Mes métiers

Aux deux extrêmes, les philosophes et les paysans se retrouvent en ce qui concerne la tranquillité et le bonheur. Montaigne

Pourquoi écrivain est, pour moi, l’un des meilleurs métiers du monde ?

Personne ne dicte à l’écrivain ce qu’il doit écrire. Bien sûr, il est influencé par les événements, les attentes ou les contraintes, mais il n’en est jamais l’esclave.

Il peut choisir de se contraindre, dénaturer ses écrits pour satisfaire une audience, mais il en portera seul la responsabilité. En agissant ainsi, il reste écrivain dans l’acte, mais il cesse de l’être dans l’âme : il perd l’essence de son métier, et cette part de lui-même qui donne vie à ses œuvres.

Un écrivain est unique : son œuvre est le reflet indissociable de sa personne, de ses expériences et de ses idées. Impossible de la reproduire sans en trahir l’essence.

Le métier d’écrivain, ou d’artiste, permet d’être réellement soi. Ce sont les seuls métiers où l’œuvre est à la fois personnelle et porte l’empreinte unique de son auteur. À l’image d’un enfant héritant d’une partie de nos gènes, un livre en contient l’intégralité : il est le fruit de nos gènes, de nos expériences, de notre vie. Il est unique et nous représente complètement.

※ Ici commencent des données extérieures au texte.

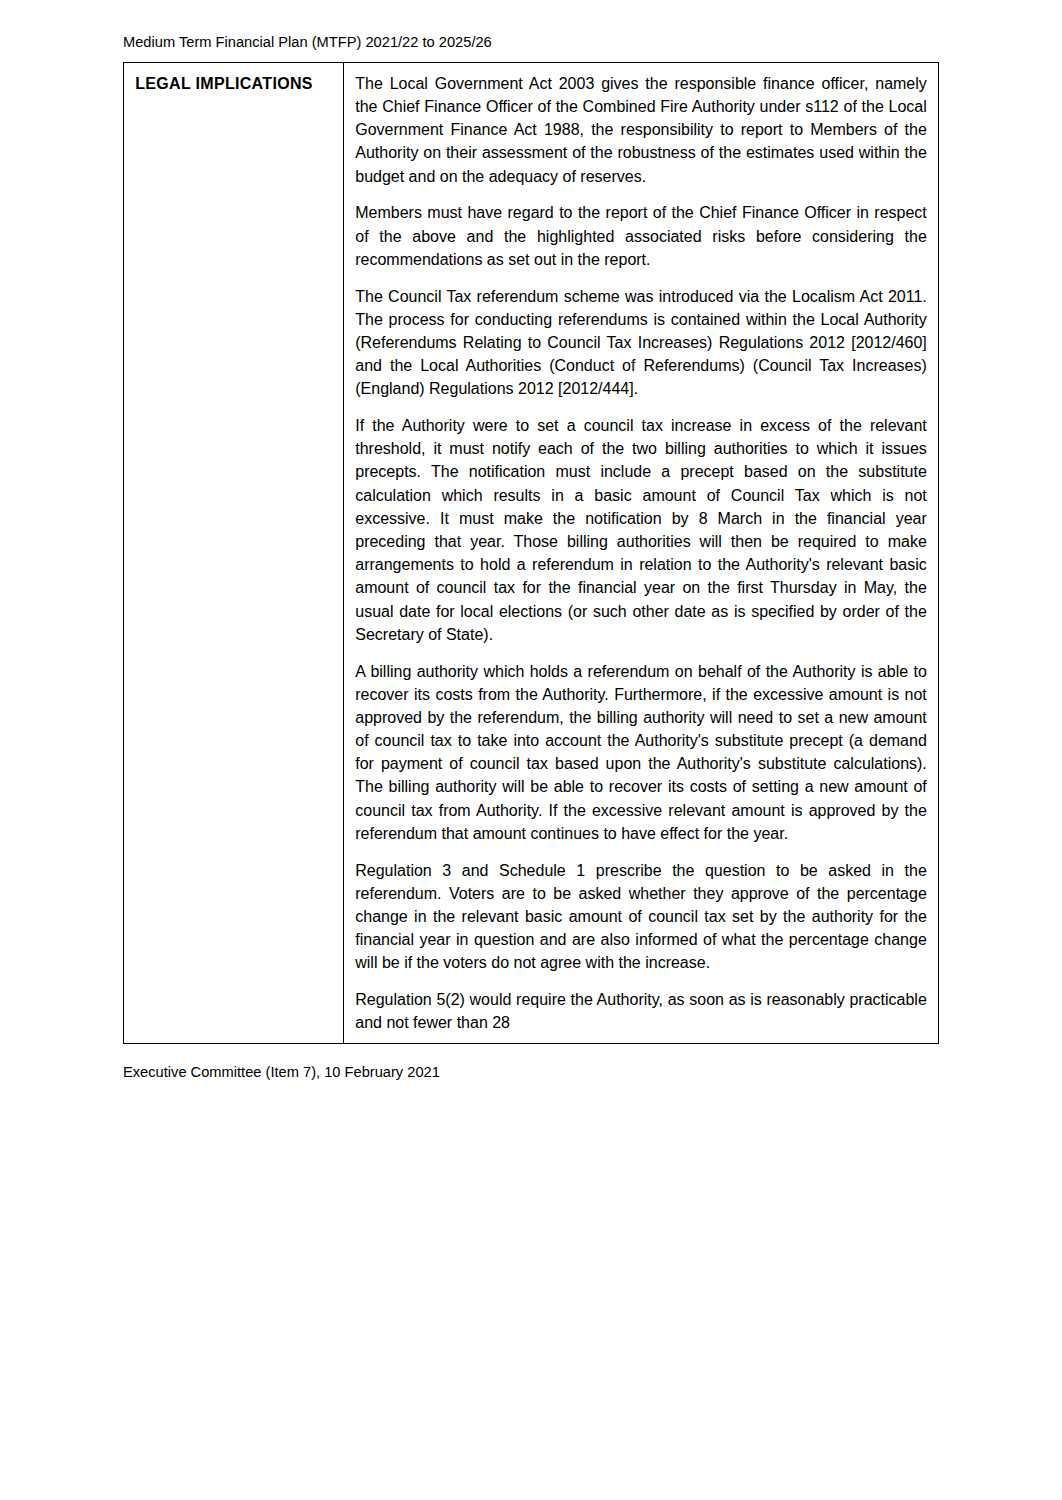Medium Term Financial Plan (MTFP) 2021/22 to 2025/26
| LEGAL IMPLICATIONS | The Local Government Act 2003 gives the responsible finance officer, namely the Chief Finance Officer of the Combined Fire Authority under s112 of the Local Government Finance Act 1988, the responsibility to report to Members of the Authority on their assessment of the robustness of the estimates used within the budget and on the adequacy of reserves. Members must have regard to the report of the Chief Finance Officer in respect of the above and the highlighted associated risks before considering the recommendations as set out in the report. The Council Tax referendum scheme was introduced via the Localism Act 2011. The process for conducting referendums is contained within the Local Authority (Referendums Relating to Council Tax Increases) Regulations 2012 [2012/460] and the Local Authorities (Conduct of Referendums) (Council Tax Increases) (England) Regulations 2012 [2012/444]. If the Authority were to set a council tax increase in excess of the relevant threshold, it must notify each of the two billing authorities to which it issues precepts. The notification must include a precept based on the substitute calculation which results in a basic amount of Council Tax which is not excessive. It must make the notification by 8 March in the financial year preceding that year. Those billing authorities will then be required to make arrangements to hold a referendum in relation to the Authority's relevant basic amount of council tax for the financial year on the first Thursday in May, the usual date for local elections (or such other date as is specified by order of the Secretary of State). A billing authority which holds a referendum on behalf of the Authority is able to recover its costs from the Authority. Furthermore, if the excessive amount is not approved by the referendum, the billing authority will need to set a new amount of council tax to take into account the Authority's substitute precept (a demand for payment of council tax based upon the Authority's substitute calculations). The billing authority will be able to recover its costs of setting a new amount of council tax from Authority. If the excessive relevant amount is approved by the referendum that amount continues to have effect for the year. Regulation 3 and Schedule 1 prescribe the question to be asked in the referendum. Voters are to be asked whether they approve of the percentage change in the relevant basic amount of council tax set by the authority for the financial year in question and are also informed of what the percentage change will be if the voters do not agree with the increase. Regulation 5(2) would require the Authority, as soon as is reasonably practicable and not fewer than 28 |
Executive Committee (Item 7), 10 February 2021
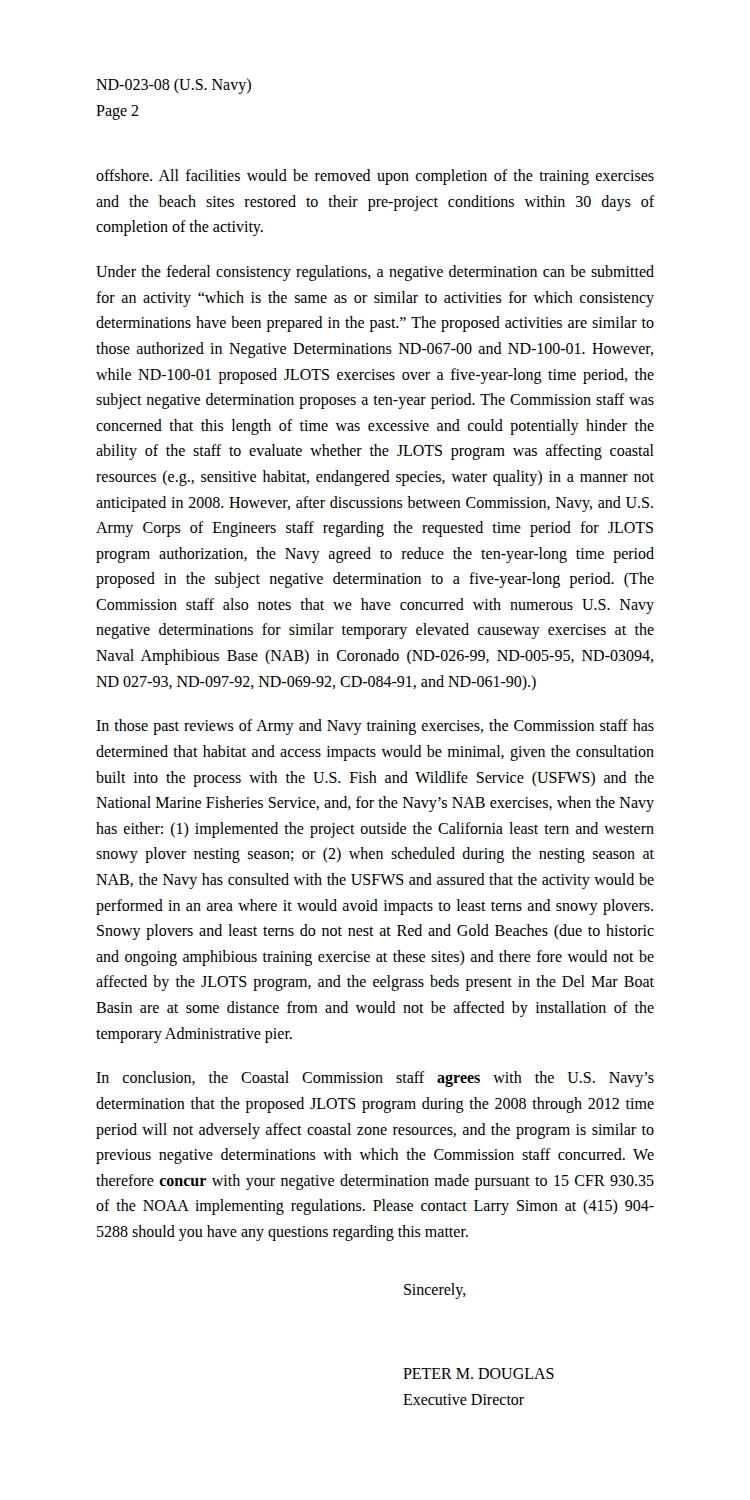ND-023-08 (U.S. Navy)
Page 2
offshore. All facilities would be removed upon completion of the training exercises and the beach sites restored to their pre-project conditions within 30 days of completion of the activity.
Under the federal consistency regulations, a negative determination can be submitted for an activity “which is the same as or similar to activities for which consistency determinations have been prepared in the past.” The proposed activities are similar to those authorized in Negative Determinations ND-067-00 and ND-100-01. However, while ND-100-01 proposed JLOTS exercises over a five-year-long time period, the subject negative determination proposes a ten-year period. The Commission staff was concerned that this length of time was excessive and could potentially hinder the ability of the staff to evaluate whether the JLOTS program was affecting coastal resources (e.g., sensitive habitat, endangered species, water quality) in a manner not anticipated in 2008. However, after discussions between Commission, Navy, and U.S. Army Corps of Engineers staff regarding the requested time period for JLOTS program authorization, the Navy agreed to reduce the ten-year-long time period proposed in the subject negative determination to a five-year-long period. (The Commission staff also notes that we have concurred with numerous U.S. Navy negative determinations for similar temporary elevated causeway exercises at the Naval Amphibious Base (NAB) in Coronado (ND-026-99, ND-005-95, ND-03094, ND 027-93, ND-097-92, ND-069-92, CD-084-91, and ND-061-90).)
In those past reviews of Army and Navy training exercises, the Commission staff has determined that habitat and access impacts would be minimal, given the consultation built into the process with the U.S. Fish and Wildlife Service (USFWS) and the National Marine Fisheries Service, and, for the Navy’s NAB exercises, when the Navy has either: (1) implemented the project outside the California least tern and western snowy plover nesting season; or (2) when scheduled during the nesting season at NAB, the Navy has consulted with the USFWS and assured that the activity would be performed in an area where it would avoid impacts to least terns and snowy plovers. Snowy plovers and least terns do not nest at Red and Gold Beaches (due to historic and ongoing amphibious training exercise at these sites) and there fore would not be affected by the JLOTS program, and the eelgrass beds present in the Del Mar Boat Basin are at some distance from and would not be affected by installation of the temporary Administrative pier.
In conclusion, the Coastal Commission staff agrees with the U.S. Navy’s determination that the proposed JLOTS program during the 2008 through 2012 time period will not adversely affect coastal zone resources, and the program is similar to previous negative determinations with which the Commission staff concurred. We therefore concur with your negative determination made pursuant to 15 CFR 930.35 of the NOAA implementing regulations. Please contact Larry Simon at (415) 904-5288 should you have any questions regarding this matter.
Sincerely,
PETER M. DOUGLAS
Executive Director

L’écrivain est sa propre matière première : ses textes sont le reflet de sa vie, et sa vie se façonne à travers eux. Tout, dans nos existences, dans nos actes, se répercute dans ce que nous écrivons. Nos textes dépendent de ce que nous sommes au moment où nous les rédigeons. Ils sont uniques à la personne, mais également au temps. Qui nous sommes évolue sans cesse : nous sommes la somme de nos actions, de nos choix, de nos pensées. Écrire sur un même sujet à quelques jours d’intervalle peut ainsi donner des résultats radicalement différents.

Dans aucune autre profession le travail n’est aussi indissociable de la personne. Les deux s’influencent mutuellement. Que l’individu influence le travail d’écriture est une évidence : vos idées ne viennent pas de nulle part, elles viennent de vous, de qui vous êtes.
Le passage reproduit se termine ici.